Think about it this way: It's why French winemakers and tastemakers got their collective panties in a bunch when a wine from California won all those years ago.

But, any reasonable person in the modern age will understand and should appreciate the spread of their culture's contributions to the world, and there will always be room for non-natives who want to learn. Just don't be surprised if you do it legitimately better than them and get some nasty looks.

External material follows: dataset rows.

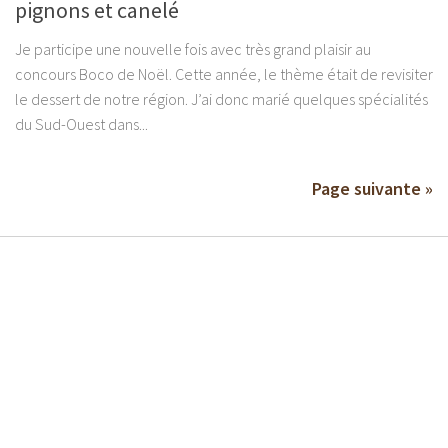
pignons et canelé
Je participe une nouvelle fois avec très grand plaisir au
concours Boco de Noël. Cette année, le thème était de revisiter
le dessert de notre région. J’ai donc marié quelques spécialités
du Sud-Ouest dans...
Page suivante »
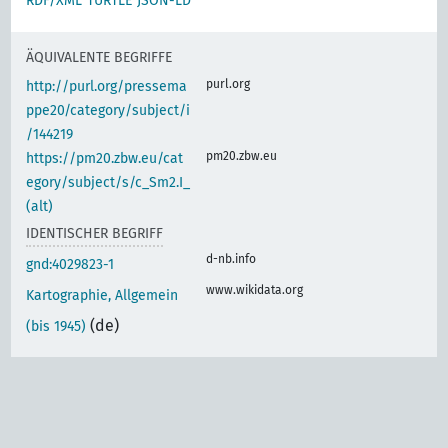
RDF/XML
TURTLE
JSON-LD
ÄQUIVALENTE BEGRIFFE
purl.org
http://purl.org/pressema
ppe20/category/subject/i
/144219
pm20.zbw.eu
https://pm20.zbw.eu/cat
egory/subject/s/c_Sm2.I_
(alt)
IDENTISCHER BEGRIFF
d-nb.info
gnd:4029823-1
www.wikidata.org
Kartographie, Allgemein
(de)
(bis 1945)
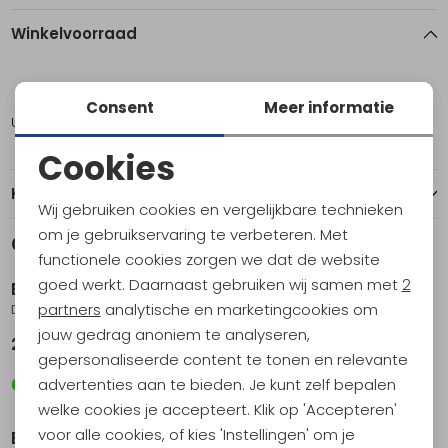
Winkelvoorraad
Short
Consent
Meer informatie
Utrecht
1
Cookies
Noodzakelijke cookies
Kenmerken
Wij gebruiken cookies en vergelijkbare technieken
Personalisatie cookies
om je gebruikservaring te verbeteren. Met
Gerelateerde producten
Sale
functionele cookies zorgen we dat de website
Analytische cookies
goed werkt. Daarnaast gebruiken wij samen met
2
Bach
Bach
Marketing cookies
partners
analytische en marketingcookies om
Daydream 40 Sage Green/Kombu Green
Shield 26 Sand Beige
jouw gedrag anoniem te analyseren,
249,95
151,95
189,95
gepersonaliseerde content te tonen en relevante
advertenties aan te bieden. Je kunt zelf bepalen
welke cookies je accepteert. Klik op 'Accepteren'
voor alle cookies, of kies 'Instellingen' om je
Bach
Bach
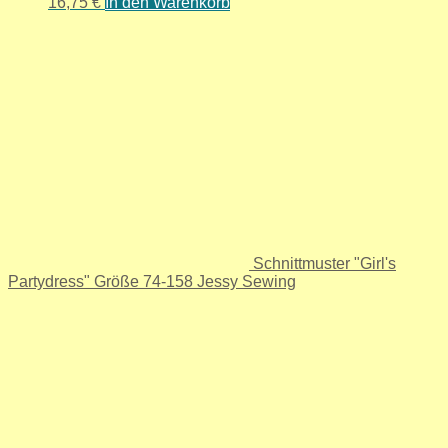
16,75
€
In den Warenkorb
Schnittmuster "Girl's
Partydress" Größe 74-158 Jessy Sewing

Now, it's important to note that there is about zero English that you can hear over the dubbing in this video, but that leads to an excellent second point:
Emotional Responses Overcome Language Barriers

Just watch the video and just listen to the Japanese crowd as the American prepares sushi, and at the end when the judging begins. Their sounds and facial expressions convey all of the information you need to figure out what they are thinking. This is important when trying to pitch to a business owner or end user who can't communicate with you fully. If your product is good, can you convey that to that person? Can you evoke an emotional response even when you can't speak their native language?

Finally, going back to the fried sushi concept -Most Japanese folks like some fried things (tempura), but the majority of the cuisine is eaten REALLY FRESH or REALLY FERMENTED, and the American chef completely ignored the roots of the culture in which sushi developed from, and took the Southern-Fried route as well as adding flavors that completely mask the flavor of fresh fish like mango and jalapeno (a big no-no in fine sushi cuisine). He probably thought he had it in the bag with an all-white judging panel, but no, he completely missed the point, and lost for it.

And so, third and final point:
New Isn't Always Better. Even if it is, Not Always Appreciated 

The American-style fried sushi stems from not being able to get fresh, high quality fish, so a lot of the sushi styles you may have come to enjoy are actually from the mindset of "Let's Hide the Lower Quality With Novelty and Strong Flavors" marketing game, so serving a fried roll to experienced sushi eaters is like serving a filet mignon to a steak lover well done and covered in a spicy pepper sauce. Even if you started with fresh products and good intentions, they'll assume you're serving them old product and trying to pull some shenanigans.

Going back to a previous paragraph, the core concept of Japanese cuisine is to take something really fresh or fermented and create a balanced flavor profile with whatever dish they make with it, a several thousand year-old concept that gets thrown out the window by the American chef, and just reinforces the idea that American cuisine and the fusions styles that comes from it is a set of unbalanced dishes with too much masking flavors and fat, a cultural perception that even the American panel understands and stands behind in the end.

Well, that was a lot to learn about cultural differences and perception from a simple rigged sushi competition. Hope you enjoyed this informative opinion piece.